We also note that, as a factual matter, the Secretary found that the Charter School agreed to the enrollment cap in September 2005 when it signed the 2005 Charter. See Secretary's Opinion and Order at 12–14.
The Charter School's arguments to the contrary lack merit. The Charter School's contention that the enrollment cap was somehow unilaterally imposed without its consent, acquiescence, or agreement is belied by the straightforward text of the 2005 Charter, a “legally binding agreement” signed by the Charter School. The Charter School asserts that it showed its lack of acquiescence to the cap by consistently enrolling more students than permitted by the cap, see Charter School's Brief at 25–28, but this fundamentally flawed assertion demonstrates no such thing. The Charter School's enrollment of more students than permitted by the cap shows only that the Charter School intentionally failed to abide by the legally binding agreement that it had signed. The Charter School's further contention that a charter is not an agreement, see Charter School's Brief at 23, is similarly belied by the text of the 2005 Charter. See 2005 Charter at 3 ¶ 6 (“This Charter and all Exhibits hereto constitute a legally binding agreement....”). Finally, the Charter School's assertion that the enrollment cap was invalid and unenforceable because it was not “in the text of the written charter,” but rather was “merely incorporated by reference” to the SRC Resolution is frivolous. See Charter School's Brief at 19. By the express terms of the 2005 Charter, the SRC Resolution was “attached” to and “made a part” of the 2005 Charter, and the Charter School agreed to “comply with the Resolution.” 2005 Charter at 2.

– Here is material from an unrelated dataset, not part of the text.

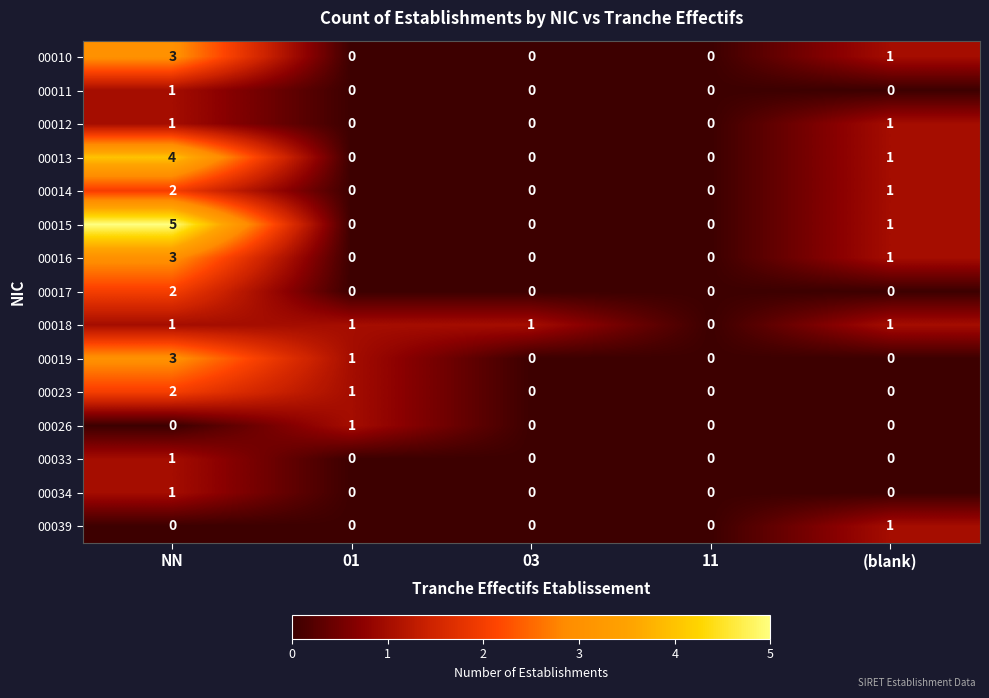

What is the greatest value displayed?

5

The parties followed this Court's directive to address in their briefs “whether a charter school's signing of a charter that contains a unilaterally imposed cap on enrollment can be considered ‘implied acquiescence’ to that cap, sufficient to satisfy the requirement for an express agreement under 24 P.S. § 17–1723–A(d)(1), or whether something more is required in order to constitute such an express agreement.” School District of Philadelphia v. Department of Education, 620 Pa. 443, 68 A.3d 327 (2013). Considering our resolution of the School District's issue accepted for review, we need not address the second matter any further.
For the reasons set forth above, we reverse the order of the Commonwealth Court insofar as it affirmed the Secretary's order requiring the School District to pay the Charter School for those students enrolled over the enrollment cap set forth in the 2005 Charter. Case remanded for proceedings consistent with this opinion.